▶ **DATASET EXCERPTS**
==============================

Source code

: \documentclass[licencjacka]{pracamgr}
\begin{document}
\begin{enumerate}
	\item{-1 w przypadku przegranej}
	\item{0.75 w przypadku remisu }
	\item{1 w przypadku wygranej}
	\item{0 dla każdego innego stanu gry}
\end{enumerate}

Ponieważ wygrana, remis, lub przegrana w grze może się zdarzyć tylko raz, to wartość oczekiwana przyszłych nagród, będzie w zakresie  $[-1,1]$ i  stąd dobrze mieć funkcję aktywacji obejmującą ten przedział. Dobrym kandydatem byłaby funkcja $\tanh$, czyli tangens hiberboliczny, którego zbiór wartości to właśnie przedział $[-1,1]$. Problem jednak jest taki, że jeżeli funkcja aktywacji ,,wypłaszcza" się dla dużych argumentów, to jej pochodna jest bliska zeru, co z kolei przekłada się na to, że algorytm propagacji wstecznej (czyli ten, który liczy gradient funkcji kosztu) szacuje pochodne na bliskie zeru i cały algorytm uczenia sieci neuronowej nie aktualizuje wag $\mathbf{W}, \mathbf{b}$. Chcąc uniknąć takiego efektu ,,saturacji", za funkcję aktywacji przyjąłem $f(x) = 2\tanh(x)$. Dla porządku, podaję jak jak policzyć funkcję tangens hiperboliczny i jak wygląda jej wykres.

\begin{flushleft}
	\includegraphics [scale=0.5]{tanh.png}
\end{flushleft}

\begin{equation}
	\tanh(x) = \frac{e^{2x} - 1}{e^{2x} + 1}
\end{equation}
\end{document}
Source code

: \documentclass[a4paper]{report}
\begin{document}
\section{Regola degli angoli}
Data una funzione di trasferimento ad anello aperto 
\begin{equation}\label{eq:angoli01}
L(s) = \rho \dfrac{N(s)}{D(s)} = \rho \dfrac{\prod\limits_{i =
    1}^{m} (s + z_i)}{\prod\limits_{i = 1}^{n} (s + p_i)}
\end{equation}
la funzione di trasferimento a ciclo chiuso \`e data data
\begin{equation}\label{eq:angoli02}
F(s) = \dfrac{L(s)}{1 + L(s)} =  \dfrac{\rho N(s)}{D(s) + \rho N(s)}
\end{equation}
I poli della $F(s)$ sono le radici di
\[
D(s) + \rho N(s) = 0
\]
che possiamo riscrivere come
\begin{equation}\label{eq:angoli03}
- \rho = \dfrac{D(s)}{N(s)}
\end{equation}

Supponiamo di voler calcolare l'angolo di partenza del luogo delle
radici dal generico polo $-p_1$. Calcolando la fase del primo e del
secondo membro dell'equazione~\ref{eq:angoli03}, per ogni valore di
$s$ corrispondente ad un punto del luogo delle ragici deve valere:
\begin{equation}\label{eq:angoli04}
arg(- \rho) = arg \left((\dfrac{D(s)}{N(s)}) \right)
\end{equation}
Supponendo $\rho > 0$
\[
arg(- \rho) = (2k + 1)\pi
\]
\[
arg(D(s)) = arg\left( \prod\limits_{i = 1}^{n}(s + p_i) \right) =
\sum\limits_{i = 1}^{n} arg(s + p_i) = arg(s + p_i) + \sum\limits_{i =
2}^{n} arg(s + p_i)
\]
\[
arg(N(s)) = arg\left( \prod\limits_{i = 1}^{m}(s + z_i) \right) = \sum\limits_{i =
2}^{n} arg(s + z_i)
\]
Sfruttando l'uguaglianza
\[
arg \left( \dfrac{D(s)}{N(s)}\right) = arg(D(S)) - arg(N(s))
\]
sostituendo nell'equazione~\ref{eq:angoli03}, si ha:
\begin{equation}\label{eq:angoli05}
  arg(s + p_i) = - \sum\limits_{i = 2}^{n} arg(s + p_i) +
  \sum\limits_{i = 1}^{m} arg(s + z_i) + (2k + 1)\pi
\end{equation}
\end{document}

==============================

▶ **TASK ITEM**
Scan the material above for the word "radici", and copy every line in which it is found.

▶ **RESULT OF THIS EXERCISE**
I poli della $F(s)$ sono le radici di
radici dal generico polo $-p_1$. Calcolando la fase del primo e del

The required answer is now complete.